This order marks a milestone towards promoting institutional arbitration in India. As already mentioned, Section 11 as currently in force, requires the court to examine the existence and validity of an arbitration agreement before appointing an arbitrator. This is highly problematic because only the Supreme Court can hear Section 11 applications concerning an international arbitration (and the High Courts concerning domestic arbitration). The immense amount of time taken by these courts to dispose of Section 11 applications along with their insufficient awareness of suitable arbitration practitioners has made the entire process highly inefficient.
This Supreme Court order promotes the pro-arbitration stance of the Indian judiciary and adds credibility to the newly established MCIA. More importantly, it sets a precedent for the High Courts and the Supreme Court to assign the appointment of arbitrators to arbitral institutions, which have greater access to a network of arbitrators and can act more swiftly without causing unnecessary delays.

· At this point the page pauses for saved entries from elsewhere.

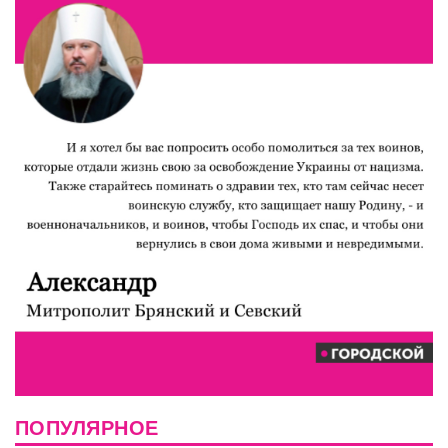
ПОПУЛЯРНОЕ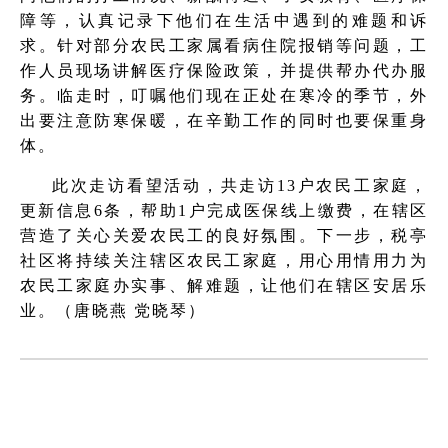
障等，认真记录下他们在生活中遇到的难题和诉
求。针对部分农民工家属看病住院报销等问题，工
作人员现场讲解医疗保险政策，并提供帮办代办服
务。临走时，叮嘱他们现在正处在寒冷的季节，外
出要注意防寒保暖，在辛勤工作的同时也要保重身
体。
此次走访看望活动，共走访13户农民工家庭，
更新信息6条，帮助1户完成医保线上缴费，在辖区
营造了关心关爱农民工的良好氛围。下一步，税亭
社区将持续关注辖区农民工家庭，用心用情用力为
农民工家庭办实事、解难题，让他们在辖区安居乐
业。（唐晓燕 党晓琴）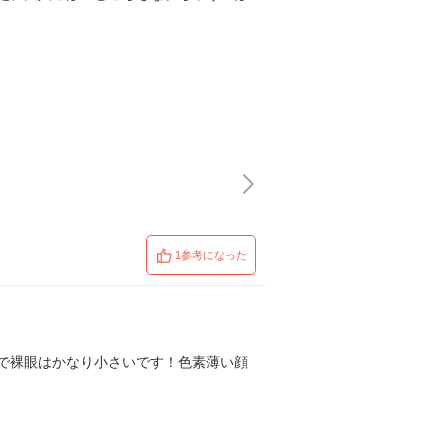
1参考になった
で裸眼はかなり小さいです！色素薄い顔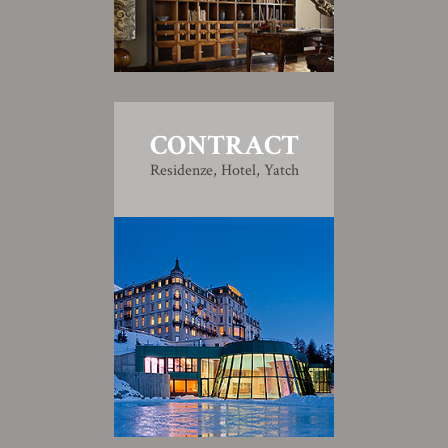
CONTRACT
Residenze, Hotel, Yatch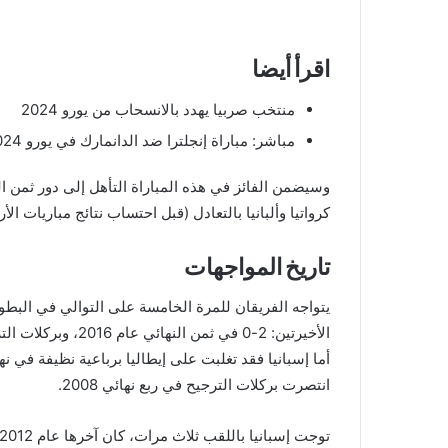
اقرأ أيضا
منتخب صربيا يهدد بالانسحاب من يورو 2024
مباشر: مباراة إنجلترا ضد الدانمارك في يورو 2024
وسيضمن الفائز في هذه المباراة التأهل إلى دور ثمن ال
كرواتيا وألبانيا بالتعادل (قبل احتساب نتائج مباريات الأرب
تاريخ المواجهات
يتواجه الفريقان للمرة الخامسة على التوالي في البطول
انتصرت بركلات الترجيح في ربع نهائي 2008.
توجت إسبانيا باللقب ثلاث مرات، كان آخرها عام 2012، مما يجعلها تتساوى مع ألمانيا في الرقم القياسي.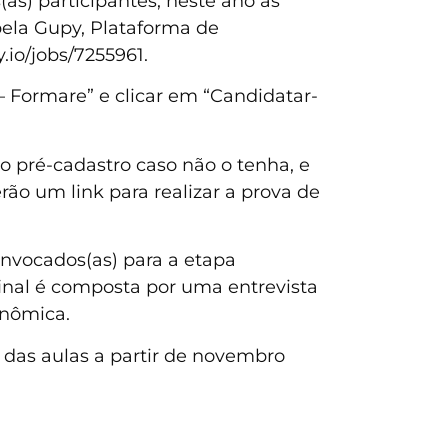
s) participantes, neste ano as
pela Gupy, Plataforma de
.io/jobs/7255961.
 – Formare” e clicar em “Candidatar-
 o pré-cadastro caso não o tenha, e
erão um link para realizar a prova de
convocados(as) para a etapa
final é composta por uma entrevista
onômica.
o das aulas a partir de novembro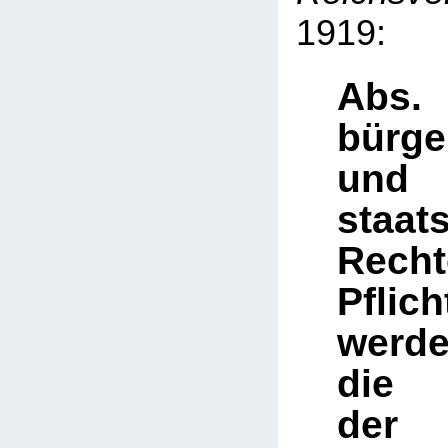
1919:
Abs
bürge
und
staat
Rec
Pflich
werd
die 
der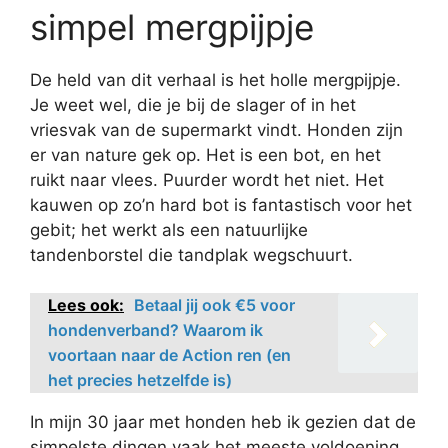
simpel mergpijpje
De held van dit verhaal is het holle mergpijpje.
Je weet wel, die je bij de slager of in het
vriesvak van de supermarkt vindt. Honden zijn
er van nature gek op. Het is een bot, en het
ruikt naar vlees. Puurder wordt het niet. Het
kauwen op zo’n hard bot is fantastisch voor het
gebit; het werkt als een natuurlijke
tandenborstel die tandplak wegschuurt.
Lees ook:
Betaal jij ook €5 voor
hondenverband? Waarom ik
voortaan naar de Action ren (en
het precies hetzelfde is)
In mijn 30 jaar met honden heb ik gezien dat de
simpelste dingen vaak het meeste voldoening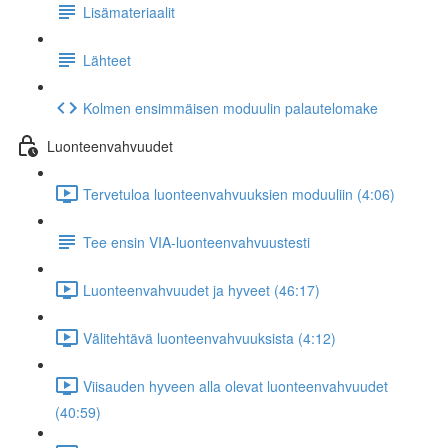
Lisämateriaalit
Lähteet
Kolmen ensimmäisen moduulin palautelomake
Luonteenvahvuudet
Tervetuloa luonteenvahvuuksien moduuliin (4:06)
Tee ensin VIA-luonteenvahvuustesti
Luonteenvahvuudet ja hyveet (46:17)
Välitehtävä luonteenvahvuuksista (4:12)
Viisauden hyveen alla olevat luonteenvahvuudet
(40:59)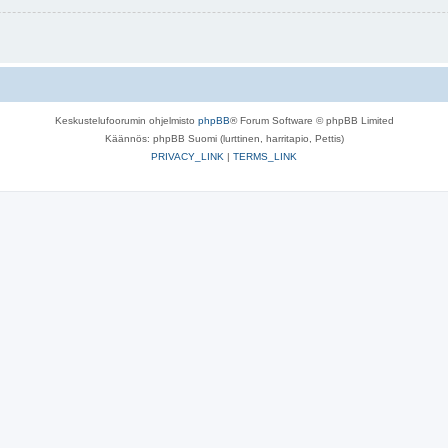
Keskustelufoorumin ohjelmisto
phpBB
® Forum Software © phpBB Limited
Käännös: phpBB Suomi (lurttinen, harritapio, Pettis)
PRIVACY_LINK
|
TERMS_LINK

The current performance of the arbitral institutions can be considered as a modest start. The Delhi International Arbitration Centre has successfully heard over 900 cases since its establishment in 2009 and the Bengaluru Arbitration Centre has heard 175 cases from its establishment in 2012 until September 2014, including six international arbitration matters. The MCIA, though new, has been structured on the pattern of a truly international arbitral institution. Implementing the recommendations of the Committee can be the first step towards ensuring an increase in these numbers and making India a preferred seat of international commercial arbitration. We hope that the above-mentioned changes will promote international best practices in India and make the process of institutional arbitration speedier and more reliable.